Short task 1: Decide whether each statement agrees with the article on atomic oxygen, answering yes or no and quoting the deciding words of the article: (a) Left unprotected, the polymer sheets holding the space station's solar arrays would disintegrate within a year. (b) In the burn tests, the atomic oxygen removed the charcoal markings on the backs of the canvases. (c) Kenneth Bé worked as a conservator at the Cleveland Museum of Art.
Short task 2: Reproduce word for word the part of the article on atomic oxygen that begins at the words "Banks and Miller use" and stops after the words "a phone call.".

━━━━━ Text provided ━━━━━

In the farthest reaches of the atmosphere, ultraviolet rays split O2 into volatile atomic oxygen that thinly disperses over thousands of miles. "These individual atoms don't have many opportunities to recombine into either ozone or O2 up there," says Banks. "They're like people in a desert. They don't bump into each other because there aren't many of them." Given the opportunity, however, atomic oxygen reacts quickly with other unattached or weakly bonded atoms, such as those in the hydrocarbons within the polymer sheets that hold the space station's solar arrays in place. Without protection, the sheets would disintegrate into carbon monoxide and carbon dioxide gases within a year.
Banks and Miller use a low-pressure chamber in their lab to simulate the atmospheric conditions encountered by orbital spacecraft and then split O2 into atomic oxygen to test the durability of various polymers and protective coatings. Meanwhile, in keeping with the budget-minded mandate at NASA in recent years to spin off space technologies for civilian use, Banks and Miller also frequently work with outsiders. For example, they have conducted commercially funded lab tests that proved atomic oxygen could remove organic contaminants from the insides of headlights or texture the tips of fiber-optic probes. Their involvement in the world of art was prompted by a phone call.
One day Kenneth Bé, a conservator at the nearby Cleveland Museum of Art, contacted the Glenn Research Center seeking advice on how to clean the thick layers of soot off two 19th-century oil paintings rescued from a fire at the local St. Albans Church. Banks and Miller suggested that atomic oxygen might be perfect for restoring the paintings, because soot is just loosely bound hydrocarbons, and the metal oxide paints beneath, already fully bound to oxygen atoms, would be immune to further oxygen attack. Using atomic oxygen, they reasoned, would eliminate any need to rub or even touch the dry and brittle canvases. There was just one problem: The technique had never been tried on an actual painting.
To test their theory, Banks and Miller set up some large-scale burn tests at the Cleveland Fire Department's training facility, where firefighters obligingly burned down mock living rooms decorated with expendable oil paintings. The scientists then placed these smoke-damaged test samples in the low-pressure chamber at their NASA lab and bombarded them with atomic oxygen. True to predictions, the atomic oxygen combined with the soot to produce carbon monoxide, carbon dioxide, and water vapor, which all separated from the paint surface. Banks and Miller were also delighted to discover that the atomic oxygen did not disturb some charcoal markings on the backs of the canvases.
"This is pretty much a line-of-sight cleaning process," says Miller. "The atomic oxygen reacts with the first thing it comes into contact with. If something is around the corner, it won't be affected."
Confident that they could exercise complete control over the process, Banks and Miller loaded the St. Albans paintings into the atmospheric chamber. Gradually, the colors began to emerge, then the details: a lock of hair, delicately arching eyebrows, a floral embroidered sleeve, a rosary, and finally the entire image. "It was remarkable," says Father Bob Weaver, pastor of St. Albans. "The colors were livelier than ever and decades of shmutz were removed along with the soot. We can now see jewelry and the pattern of Mary Magdalene's cape, details we didn't see even before the fire."

━━━━━ Rows ━━━━━

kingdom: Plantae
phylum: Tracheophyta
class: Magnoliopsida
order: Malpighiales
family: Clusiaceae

━━━━━

Written reply 1:
(a) Yes: "Without protection, the sheets would disintegrate into carbon monoxide and carbon dioxide gases within a year."
(b) No: "the atomic oxygen did not disturb some charcoal markings on the backs of the canvases."
(c) Yes: "Kenneth Bé, a conservator at the nearby Cleveland Museum of Art"

Written reply 2:
Banks and Miller use a low-pressure chamber in their lab to simulate the atmospheric conditions encountered by orbital spacecraft and then split O2 into atomic oxygen to test the durability of various polymers and protective coatings. Meanwhile, in keeping with the budget-minded mandate at NASA in recent years to spin off space technologies for civilian use, Banks and Miller also frequently work with outsiders. For example, they have conducted commercially funded lab tests that proved atomic oxygen could remove organic contaminants from the insides of headlights or texture the tips of fiber-optic probes. Their involvement in the world of art was prompted by a phone call.